Expanded Listening Library enhances student skills at Mitchell

From AAPSNews Service

Early elementary students at Mitchell School have a longer reading list to choose from, thanks to the expansion of the school’s Listening Library this year.

A first-grader at Mitchell Elementary School uses the Listening Library station in her classroom.

With a $1,000 grant from the Ann Arbor Public Schools Educational Foundation, the school was able to expand not only the number of titles in its collection, but the genre of books so that they will appeal to a broader base of students, said reading intervention teacher Matt Hilton.

The grant was used to enhance the titles at the early elementary level.

“The grant really gave us a chance to order a substantial number of books on CD,” said Hilton, who applied for the grant. “It’s definitely a support to the curriculum. Teachers in (grades) K-2 use it as a station or a center in their classroom.”

Hilton said the Mitchell set up listening stations all classrooms last year with CD players, headphones and a variety of reading titles from which to choose. Students use them as part of their overall reading program. Hilton said listening to the CDs while reading along help students develop fluency in their reading as well as helping with comprehension and vocabulary.

First-graders in Vanessa Sanmiguel’s classroom at Mitchell share a moment while using the Listening Library station.

The AAPSEF grant allowed the Mitchell staff to take the program one step further.

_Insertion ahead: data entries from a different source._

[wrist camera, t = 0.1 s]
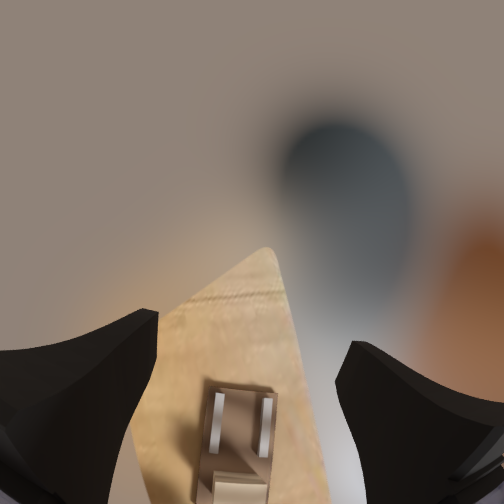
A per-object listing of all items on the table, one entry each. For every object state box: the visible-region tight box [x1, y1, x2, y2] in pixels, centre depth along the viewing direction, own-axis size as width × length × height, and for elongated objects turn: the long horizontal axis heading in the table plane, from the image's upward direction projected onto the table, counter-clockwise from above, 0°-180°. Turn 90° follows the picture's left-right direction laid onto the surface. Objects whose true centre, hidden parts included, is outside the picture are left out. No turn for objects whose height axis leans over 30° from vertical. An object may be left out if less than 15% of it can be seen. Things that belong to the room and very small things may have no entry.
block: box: [212, 471, 267, 504], centre depth 24 cm, size 4×6×7 cm, turn 85°
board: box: [196, 386, 278, 504], centre depth 30 cm, size 20×10×3 cm, turn 174°
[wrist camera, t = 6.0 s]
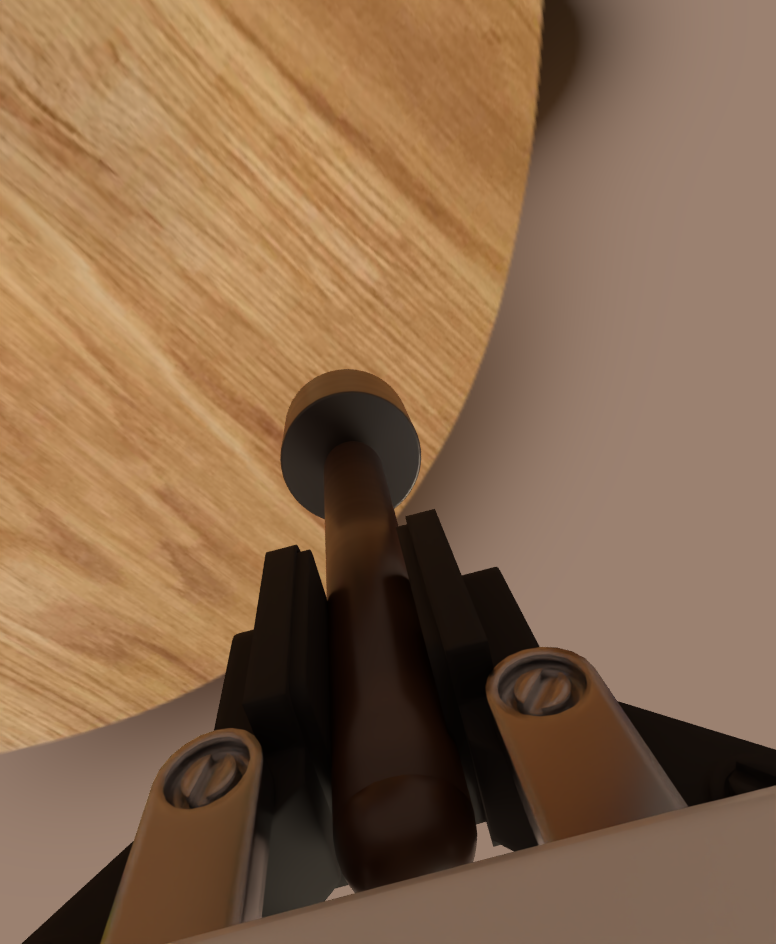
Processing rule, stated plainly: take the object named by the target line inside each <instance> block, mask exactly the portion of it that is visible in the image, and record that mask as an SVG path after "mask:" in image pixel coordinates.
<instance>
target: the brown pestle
mask: <svg viewBox="0 0 776 944" xmlns="http://www.w3.org/2000/svg"><path fill="white" fill-rule="evenodd" d="M280 460H281V469H282V474H283V477H284V480H285V483H286V485H287V487H288V489H289V490H290V492H291V494H292V495H293V496H294V498H295V499H296V500H297V501H298V502H299V503H300V504H301V505H302V506H303V507H304V508H306V509H307V510H308V511H310V512H311V513H313V514H315V515H316V516H319V517H321V518H323V519H325V546H326V586H327V605H328V643H329V681H330V718H331V756H332V768H331V783H332V822H333V842H334V849H335V854H336V858H337V862H338V864H339V867H340V870H341V872H342V874H343V876H344V878H345V880H346V881H347V883H348V884H349V886H350V887H351V888H352V890H353V891H354V892H355V893H358V892H362V891H366V890H370V889H373V888H377V887H381V886H385V885H389V884H393V883H396V882H400V881H404V880H408V879H412V878H415V877H419V876H423V875H427V874H431V873H435V872H438V871H442V870H446V869H450V868H454V867H457V866H461V865H465V864H469V863H473V860H474V857H475V851H476V843H477V829H476V821H475V814H474V809H473V805H472V802H471V798H470V794H469V790H468V787H467V783H466V779H465V775H464V772H463V768H462V764H461V760H460V756H459V753H458V750H457V747H456V744H455V743H454V741H453V739H452V738H451V737H450V735H449V734H448V730H447V726H446V722H445V718H444V715H443V711H442V707H441V703H440V699H439V695H438V691H437V688H436V684H435V680H434V676H433V672H432V668H431V664H430V660H429V657H428V653H427V649H426V645H425V641H424V637H423V633H422V629H421V625H420V621H419V617H418V613H417V609H416V605H415V601H414V597H413V593H412V589H411V585H410V581H409V577H408V573H407V570H406V566H405V562H404V558H403V554H402V550H401V546H400V542H399V538H398V534H397V530H396V527H398V523H397V519H396V516H395V512H394V508H396V507H397V506H398V505H399V504H400V503H401V502H402V501H403V500H404V499H405V498H406V497H407V495H408V494H409V493H410V491H411V490H412V488H413V486H414V484H415V482H416V480H417V477H418V474H419V470H420V464H421V448H420V442H419V439H418V435H417V433H416V431H415V428H414V426H413V424H412V422H411V420H410V418H409V416H408V414H407V411H406V409H405V407H404V405H403V403H402V401H401V399H400V398H399V396H398V394H397V393H396V392H395V391H394V390H393V388H392V387H391V386H389V385H388V384H387V383H386V382H385V381H383V380H382V379H380V378H379V377H377V376H375V375H373V374H370V373H367V372H364V371H359V370H351V369H343V370H335V371H330V372H327V373H324V374H322V375H320V376H318V377H316V378H314V379H313V380H311V381H310V382H308V383H307V384H306V385H305V386H304V387H303V388H302V389H301V390H300V391H299V392H298V393H297V395H296V396H295V398H294V399H293V401H292V403H291V405H290V407H289V410H288V413H287V416H286V422H285V428H284V434H283V441H282V447H281V459H280Z"/></svg>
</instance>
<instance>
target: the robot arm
mask: <svg viewBox="0 0 776 944" xmlns="http://www.w3.org/2000/svg"><path fill="white" fill-rule="evenodd" d="M406 522H407V524H406V525H402V526H399V527H396V530H397V534H398V538H399V542H400V546H401V550H402V554H403V558H404V562H405V566H406V570H407V573H408V577H409V581H410V585H411V589H412V593H413V597H414V601H415V605H416V609H417V613H418V617H419V621H420V625H421V629H422V633H423V637H424V641H425V645H426V649H427V653H428V657H429V660H430V664H431V668H432V672H433V676H434V680H435V684H436V688H437V691H438V695H439V699H440V703H441V707H442V711H443V715H444V718H445V722H446V726H447V730H448V734H449V735H450V737H451V738H452V739H453V741H454V743H455V744H456V747H457V750H458V753H459V756H460V760H461V764H462V768H463V772H464V775H465V779H466V783H467V787H468V790H469V794H470V798H471V802H472V805H473V809H474V814H475V821H476V824H479V823H483V822H487V826H488V829H489V833H490V836H491V840H492V843H493V846H498V845H503V846H504V847H507V848H509V849H511V850H512V851H514V852H511V853H507V854H504V855H500V856H496V857H492V858H488V859H484V860H480V861H477V862H473V863H469V864H465V865H461V866H457V867H454V868H450V869H446V870H442V871H438V872H435V873H431V874H427V875H423V876H419V877H415V878H412V879H408V880H404V881H400V882H396V883H393V884H389V885H385V886H381V887H377V888H373V889H370V890H366V891H362V892H358V893H355V894H351V895H347V896H343V897H339V898H336V899H332V900H328V901H325V900H326V899H327V897H328V896H329V895H330V894H331V893H332V891H333V890H334V889H335V888H338V887H342V886H346V885H349V884H348V883H347V881H346V880H345V878H344V876H343V874H342V872H341V870H340V867H339V864H338V862H337V858H336V854H335V849H334V842H333V822H332V783H331V768H332V756H331V718H330V681H329V643H328V605H327V598H326V595H325V592H324V589H323V585H322V582H321V579H320V576H319V573H318V570H317V566H316V563H315V560H314V557H313V554H312V552H311V550H306V551H302V552H300V549H299V547H298V546H297V545H293V546H289V547H286V548H282V549H278V550H274V551H270V552H266V555H265V561H264V568H263V574H262V581H261V587H260V593H259V600H258V606H257V613H256V619H255V625H254V630H250V631H246V632H242V633H239V634H236V635H235V636H234V638H233V640H232V644H231V649H230V654H229V659H228V664H227V669H226V674H225V679H224V684H223V689H222V694H221V699H220V704H219V709H218V713H217V719H216V723H215V729H214V731H213V732H209V733H206V734H203V735H201V736H199V737H197V738H195V739H194V740H192V741H190V742H188V743H187V744H185V745H184V746H182V747H181V748H180V749H179V750H178V751H176V752H175V753H174V754H173V755H171V756H170V758H169V759H168V760H167V761H166V762H165V764H164V765H163V766H162V767H161V769H160V770H159V772H158V774H157V776H156V778H155V780H154V782H153V784H152V787H151V790H150V793H149V796H148V799H147V802H146V805H145V808H144V811H143V814H142V817H141V820H140V824H139V827H138V830H137V833H136V836H135V839H134V841H133V842H132V843H131V844H130V845H129V846H128V847H126V848H125V849H124V850H123V851H122V852H121V853H120V854H119V855H118V856H117V857H116V858H114V859H113V860H112V861H111V862H110V863H109V864H108V865H107V866H106V867H105V868H103V869H102V870H101V871H100V872H99V873H98V874H97V875H96V876H95V877H94V878H93V879H92V880H90V881H89V882H88V883H87V884H86V885H85V886H84V887H83V888H82V889H81V890H79V891H78V892H77V893H76V894H75V895H74V896H73V897H72V898H71V899H70V900H69V901H67V902H66V903H65V904H64V905H63V906H62V907H61V908H60V909H59V910H58V911H57V912H56V913H54V914H53V915H52V916H51V917H50V918H49V919H48V920H47V921H46V922H45V923H44V924H42V926H40V927H39V928H38V929H37V930H36V931H35V932H34V933H33V934H31V935H30V936H29V937H28V938H27V939H26V940H25V941H24V942H23V943H22V944H776V750H775V749H771V748H768V747H765V746H762V745H759V744H755V743H752V742H749V741H746V740H742V739H739V738H736V737H732V736H729V735H726V734H723V733H719V732H716V731H713V730H709V729H706V728H703V727H700V726H696V725H693V724H690V723H687V722H684V721H680V720H677V719H673V718H670V717H667V716H664V715H661V714H657V713H654V712H651V711H648V710H644V709H641V708H638V707H635V706H631V705H628V704H625V703H622V702H618V701H617V700H616V699H615V697H614V696H613V694H612V693H611V691H610V690H609V688H608V687H607V685H606V684H605V682H604V681H603V679H602V678H601V676H600V675H599V674H598V672H597V671H596V669H595V668H594V667H593V666H592V665H591V664H590V663H589V662H588V661H587V660H586V659H585V658H584V657H582V656H579V655H578V654H576V653H574V652H572V651H568V650H564V649H560V648H552V647H539V645H538V643H537V641H536V639H535V637H534V635H533V633H532V632H531V629H530V627H529V626H528V624H527V622H526V620H525V618H524V616H523V614H522V612H521V610H520V608H519V606H518V604H517V602H516V601H515V599H514V597H513V595H512V593H511V591H510V589H509V587H508V585H507V583H506V581H505V579H504V577H503V575H502V574H501V572H500V570H499V568H497V567H493V568H489V569H485V570H482V571H477V572H474V573H470V574H466V575H461V573H460V570H459V568H458V565H457V563H456V560H455V558H454V555H453V553H452V550H451V548H450V545H449V543H448V540H447V538H446V536H445V533H444V531H443V528H442V526H441V523H440V521H439V518H438V516H437V513H436V511H435V509H432V510H429V511H425V512H421V513H417V514H413V515H409V516H406Z"/></svg>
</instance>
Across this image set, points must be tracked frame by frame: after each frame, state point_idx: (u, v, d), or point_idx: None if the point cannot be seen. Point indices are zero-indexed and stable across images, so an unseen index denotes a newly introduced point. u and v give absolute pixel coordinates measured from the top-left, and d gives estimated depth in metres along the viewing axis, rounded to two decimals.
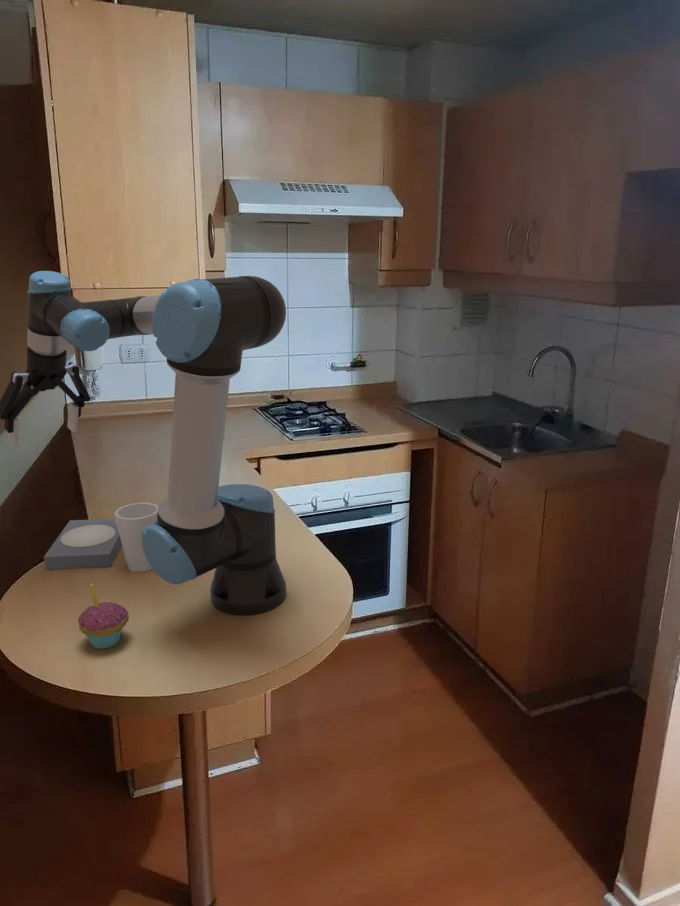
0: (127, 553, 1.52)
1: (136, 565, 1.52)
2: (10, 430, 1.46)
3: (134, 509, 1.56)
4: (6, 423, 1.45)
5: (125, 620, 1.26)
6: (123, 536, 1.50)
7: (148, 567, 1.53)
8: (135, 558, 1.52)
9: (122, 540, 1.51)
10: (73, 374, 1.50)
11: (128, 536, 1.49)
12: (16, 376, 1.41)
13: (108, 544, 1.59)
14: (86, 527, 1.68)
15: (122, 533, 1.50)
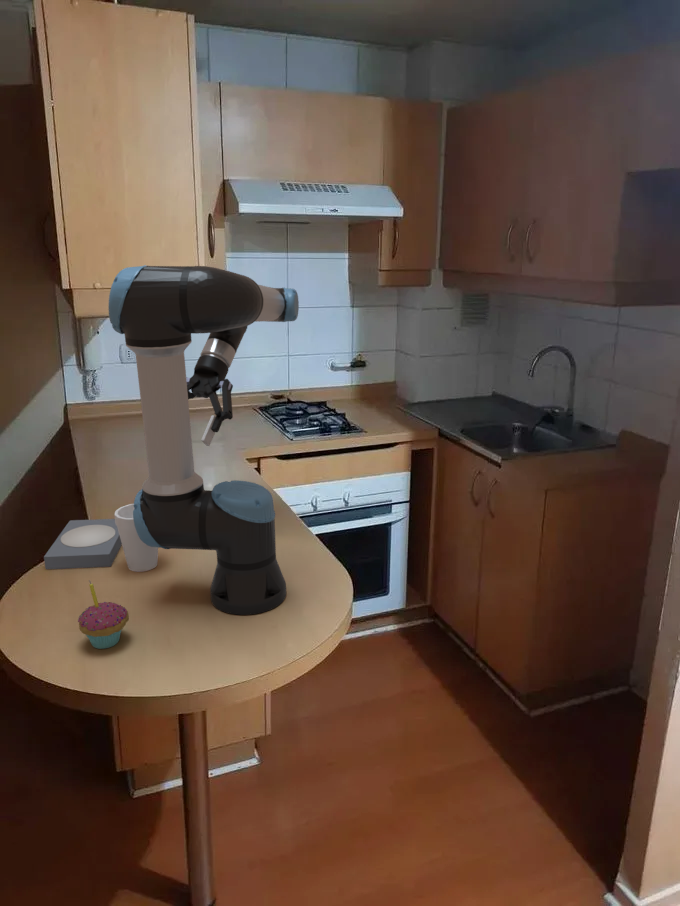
0: (127, 553, 1.52)
1: (136, 565, 1.52)
2: None
3: None
4: None
5: (125, 620, 1.26)
6: (123, 536, 1.50)
7: (148, 567, 1.53)
8: (135, 558, 1.52)
9: (122, 540, 1.51)
10: (222, 384, 1.63)
11: (128, 536, 1.49)
12: None
13: (108, 544, 1.59)
14: (86, 527, 1.68)
15: (122, 533, 1.50)
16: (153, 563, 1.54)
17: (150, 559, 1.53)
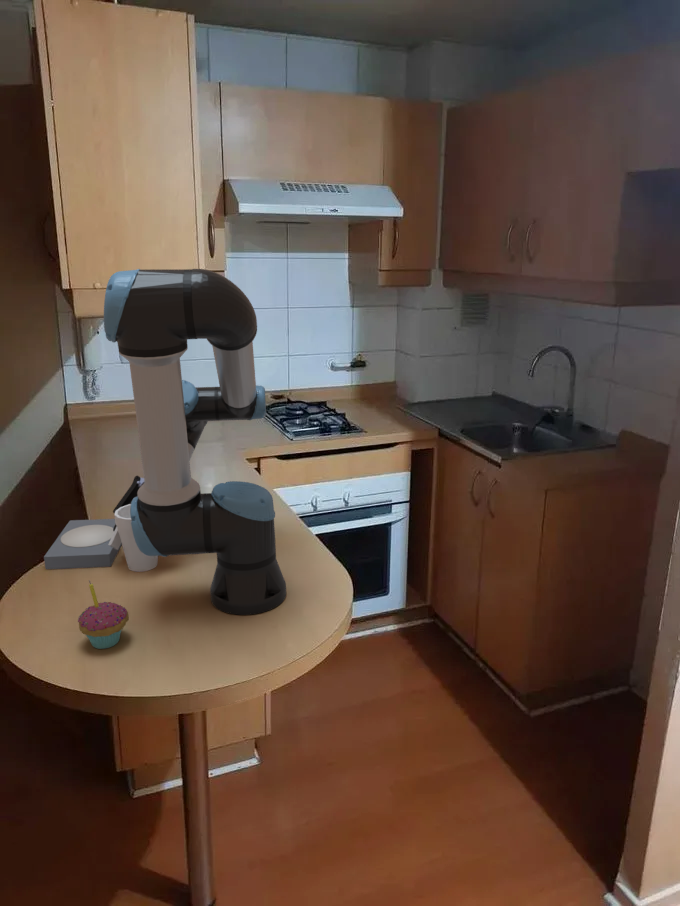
0: (127, 553, 1.52)
1: (136, 565, 1.53)
2: (115, 528, 1.55)
3: None
4: None
5: (125, 620, 1.26)
6: (123, 536, 1.50)
7: (148, 567, 1.53)
8: (135, 558, 1.52)
9: (122, 540, 1.51)
10: None
11: (128, 536, 1.49)
12: None
13: None
14: (86, 527, 1.68)
15: (122, 533, 1.50)
16: (153, 563, 1.54)
17: (150, 558, 1.53)
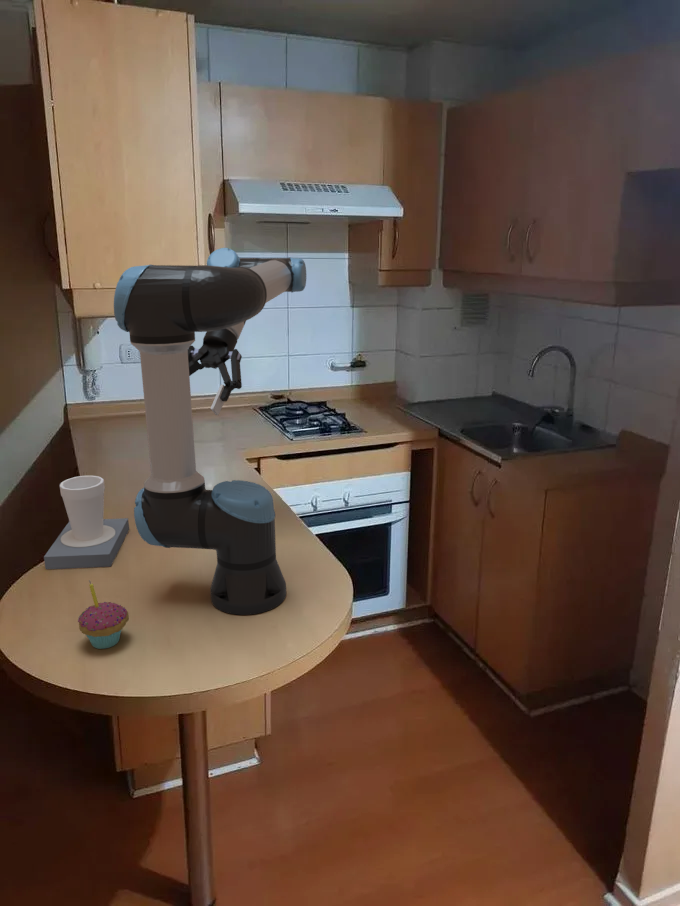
0: (72, 523, 1.59)
1: (81, 534, 1.60)
2: None
3: (80, 481, 1.63)
4: None
5: (125, 620, 1.26)
6: (68, 506, 1.58)
7: (93, 536, 1.61)
8: (80, 527, 1.59)
9: (67, 510, 1.59)
10: (231, 354, 1.63)
11: (72, 506, 1.57)
12: None
13: (108, 544, 1.59)
14: None
15: (67, 503, 1.57)
16: (98, 533, 1.62)
17: (95, 528, 1.61)
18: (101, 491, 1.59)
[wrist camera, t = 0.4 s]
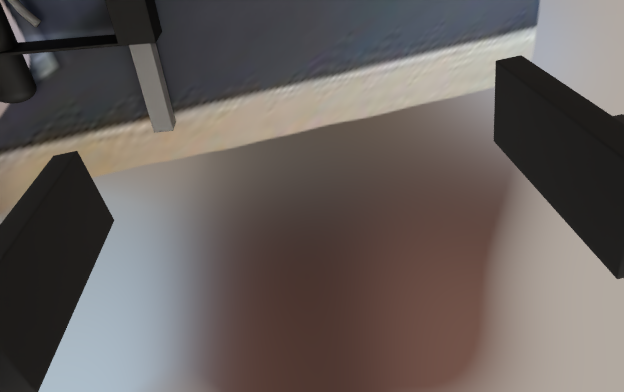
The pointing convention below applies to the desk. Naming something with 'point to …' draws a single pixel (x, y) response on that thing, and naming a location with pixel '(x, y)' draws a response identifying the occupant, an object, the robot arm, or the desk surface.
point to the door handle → (128, 31)
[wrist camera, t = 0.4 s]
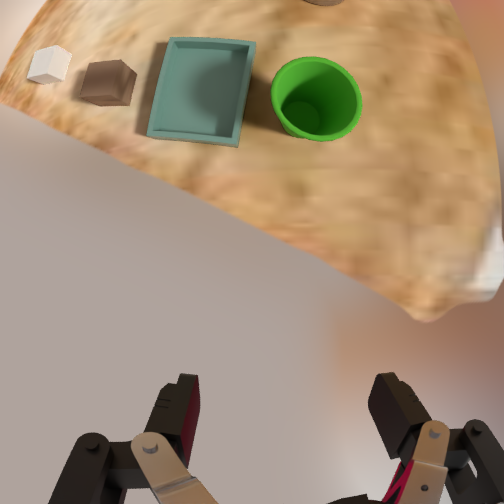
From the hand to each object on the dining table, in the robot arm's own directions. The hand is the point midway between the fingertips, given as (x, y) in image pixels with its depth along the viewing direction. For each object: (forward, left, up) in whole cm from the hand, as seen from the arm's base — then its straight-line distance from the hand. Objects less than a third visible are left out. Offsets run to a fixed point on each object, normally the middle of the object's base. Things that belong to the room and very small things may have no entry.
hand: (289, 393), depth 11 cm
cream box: (-25, -38, -28) cm, 53 cm away
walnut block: (-20, -24, -28) cm, 42 cm away
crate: (-20, -11, -28) cm, 36 cm away
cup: (-18, +2, -28) cm, 33 cm away
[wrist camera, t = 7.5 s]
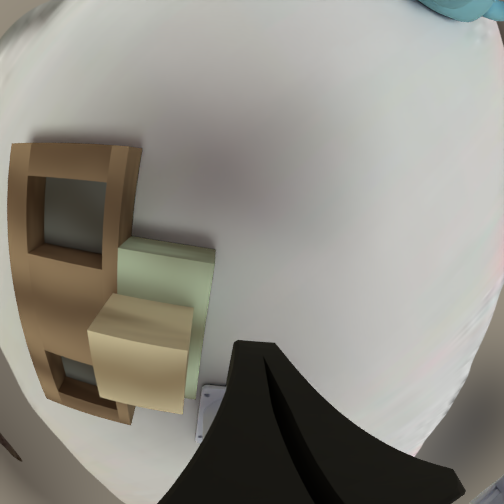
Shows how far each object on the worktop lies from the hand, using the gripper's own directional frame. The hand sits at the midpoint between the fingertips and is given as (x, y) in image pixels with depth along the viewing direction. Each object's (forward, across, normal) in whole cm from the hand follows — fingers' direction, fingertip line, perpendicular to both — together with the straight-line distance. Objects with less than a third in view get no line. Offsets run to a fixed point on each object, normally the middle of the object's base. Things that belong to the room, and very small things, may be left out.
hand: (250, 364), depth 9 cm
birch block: (+7, +5, +4) cm, 10 cm away
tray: (+9, +9, +5) cm, 14 cm away
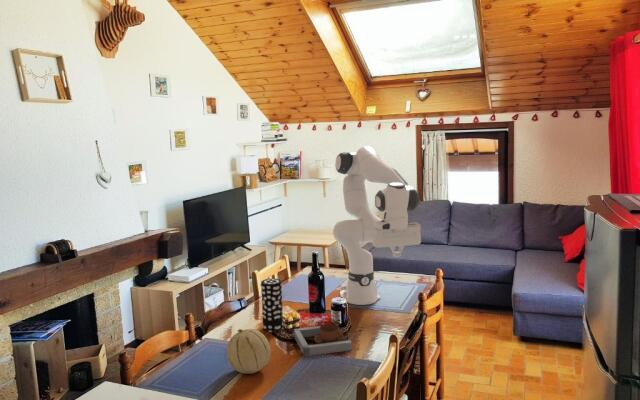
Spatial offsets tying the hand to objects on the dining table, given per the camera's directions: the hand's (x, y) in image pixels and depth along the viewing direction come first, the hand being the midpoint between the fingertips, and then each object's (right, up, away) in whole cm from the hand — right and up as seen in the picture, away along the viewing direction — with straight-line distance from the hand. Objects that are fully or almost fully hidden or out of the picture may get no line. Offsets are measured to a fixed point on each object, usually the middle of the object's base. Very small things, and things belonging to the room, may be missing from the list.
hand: (396, 256), depth 214 cm
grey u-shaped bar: (-30, -32, -12) cm, 45 cm away
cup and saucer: (-28, -32, -12) cm, 44 cm away
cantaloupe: (-55, -36, -34) cm, 74 cm away
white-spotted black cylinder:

As a reading specialist, Hilton’s job is to work with students in small groups who need help with their reading skills. He said once he has gotten students back to grade level reading targets, they return to their classroom for regular lessons. “And when kids do get back, they stay on track,” he said.

Hilton said that the Listening Library is one tool that helps the overall approach to reading at Mitchell in combination with some traditional approaches.

Second-graders in Aaron Padgen Soucy’s classroom work with the Listening Library.

“I think the relationship you build with kids is huge,” he added. “Our job is to scaffold, or structure, reading in such a way that they (students) can be successful in it.”